Studie: Reduzierter Fleischkonsum verringert Umweltverschmutzung und Landnutzung
Landwirtschaft, Gentechnik & Tierschutz
Wenn der Fleischverbrauch und der Konsum von Milchprodukten in der EU halbiert werden, hätte das viele positive Effekte, schreiben die AutorInnen einer neuen Studie in der Fachzeitschrift „Global Environmental Change“.Die Treibhausgas-Emissionen in der Landwirtschaft könnten um 42 Prozent reduziert werden, die Stickstoff-Verseuchung der Gewässer und der Luft würde um 40 Prozent zurückgehen, und die Landnutzung pro EU-BürgerIn zur Produktion von Lebensmitteln würde sich von 0,23 auf 0,17 Hektar reduzieren. Außerdem würde der geringere Konsum von gesättigten Fettsäuren und Fleisch umfassende gesundheitliche Auswirkungen haben, so die AutorInnen der Studie „Food choices, health and environment: Effects of cutting Europe’s meat and dairy intake“.

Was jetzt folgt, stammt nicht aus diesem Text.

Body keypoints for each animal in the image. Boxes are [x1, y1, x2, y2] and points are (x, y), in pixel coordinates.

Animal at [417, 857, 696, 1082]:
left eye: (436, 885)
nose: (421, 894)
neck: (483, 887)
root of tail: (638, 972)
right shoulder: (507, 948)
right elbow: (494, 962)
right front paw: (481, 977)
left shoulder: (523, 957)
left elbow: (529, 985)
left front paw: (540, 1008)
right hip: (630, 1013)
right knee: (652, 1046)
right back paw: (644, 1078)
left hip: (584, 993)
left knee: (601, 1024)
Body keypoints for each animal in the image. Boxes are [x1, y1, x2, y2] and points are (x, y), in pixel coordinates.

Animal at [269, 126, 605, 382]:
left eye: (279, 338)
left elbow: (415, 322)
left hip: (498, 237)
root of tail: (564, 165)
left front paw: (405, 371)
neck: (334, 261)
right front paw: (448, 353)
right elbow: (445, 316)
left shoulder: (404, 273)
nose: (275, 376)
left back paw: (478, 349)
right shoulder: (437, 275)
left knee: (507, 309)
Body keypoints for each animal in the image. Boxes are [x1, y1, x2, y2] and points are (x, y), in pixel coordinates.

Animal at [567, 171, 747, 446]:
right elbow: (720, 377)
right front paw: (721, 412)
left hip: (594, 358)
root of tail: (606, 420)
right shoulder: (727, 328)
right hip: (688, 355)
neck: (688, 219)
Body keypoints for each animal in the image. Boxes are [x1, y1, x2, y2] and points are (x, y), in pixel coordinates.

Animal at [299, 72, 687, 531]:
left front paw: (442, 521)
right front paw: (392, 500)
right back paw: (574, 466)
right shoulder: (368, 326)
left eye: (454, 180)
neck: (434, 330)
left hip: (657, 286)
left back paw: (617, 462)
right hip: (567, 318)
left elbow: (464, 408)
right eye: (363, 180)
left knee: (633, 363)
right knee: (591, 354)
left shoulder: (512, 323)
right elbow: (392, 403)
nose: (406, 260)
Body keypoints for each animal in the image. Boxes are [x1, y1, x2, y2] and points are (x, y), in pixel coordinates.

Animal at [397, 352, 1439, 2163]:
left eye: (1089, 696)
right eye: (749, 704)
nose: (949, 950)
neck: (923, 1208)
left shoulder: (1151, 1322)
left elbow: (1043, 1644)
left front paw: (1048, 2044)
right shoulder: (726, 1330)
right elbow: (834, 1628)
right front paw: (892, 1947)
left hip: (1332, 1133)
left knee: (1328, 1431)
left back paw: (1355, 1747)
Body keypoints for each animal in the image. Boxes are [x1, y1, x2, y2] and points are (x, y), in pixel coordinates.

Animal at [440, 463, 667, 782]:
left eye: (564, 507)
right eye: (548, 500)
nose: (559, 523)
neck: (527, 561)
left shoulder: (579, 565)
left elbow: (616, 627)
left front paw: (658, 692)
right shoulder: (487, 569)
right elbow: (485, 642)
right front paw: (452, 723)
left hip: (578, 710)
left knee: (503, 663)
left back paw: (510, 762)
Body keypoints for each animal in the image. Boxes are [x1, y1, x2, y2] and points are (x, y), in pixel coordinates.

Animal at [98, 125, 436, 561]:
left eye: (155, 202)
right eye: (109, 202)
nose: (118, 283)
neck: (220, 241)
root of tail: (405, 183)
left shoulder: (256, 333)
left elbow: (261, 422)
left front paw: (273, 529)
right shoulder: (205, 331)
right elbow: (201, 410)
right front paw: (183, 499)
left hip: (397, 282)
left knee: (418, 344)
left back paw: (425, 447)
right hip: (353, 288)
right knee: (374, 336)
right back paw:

Die Zahl der Nutztiere in der EU würde sich markant reduzieren, und das benötigte Tierfutter würde sich von rund 520 Millionen Tonnen (basierend auf Kalkulationen des Jahres 2004) auf 285 Millionen Tonnen verringern. Mehr als 70 Millionen Tonnen Getreide, die nicht mehr als Tierfutter gebraucht werden, würden dann den Menschen als Nahrungsmittel zur Verfügung stehen. Der Import von Sojabohnenmehl könnte um 75 Prozent reduziert werden. 23,7 Millionen Hektar Land, die als Weidefläche für die Tiere benötigt werden, würden dann plötzlich für andere Zwecke zur Verfügung stehen.
Der reduzierte Fleischkonsum würde dazu führen, dass die Menschen rund 40 Prozent weniger gesättigte Fettsäuren essen, was zu einer signifikanten Verringerung der Zahl an Herzerkrankungen, Schlaganfällen und Krebserkrankungen führen würde.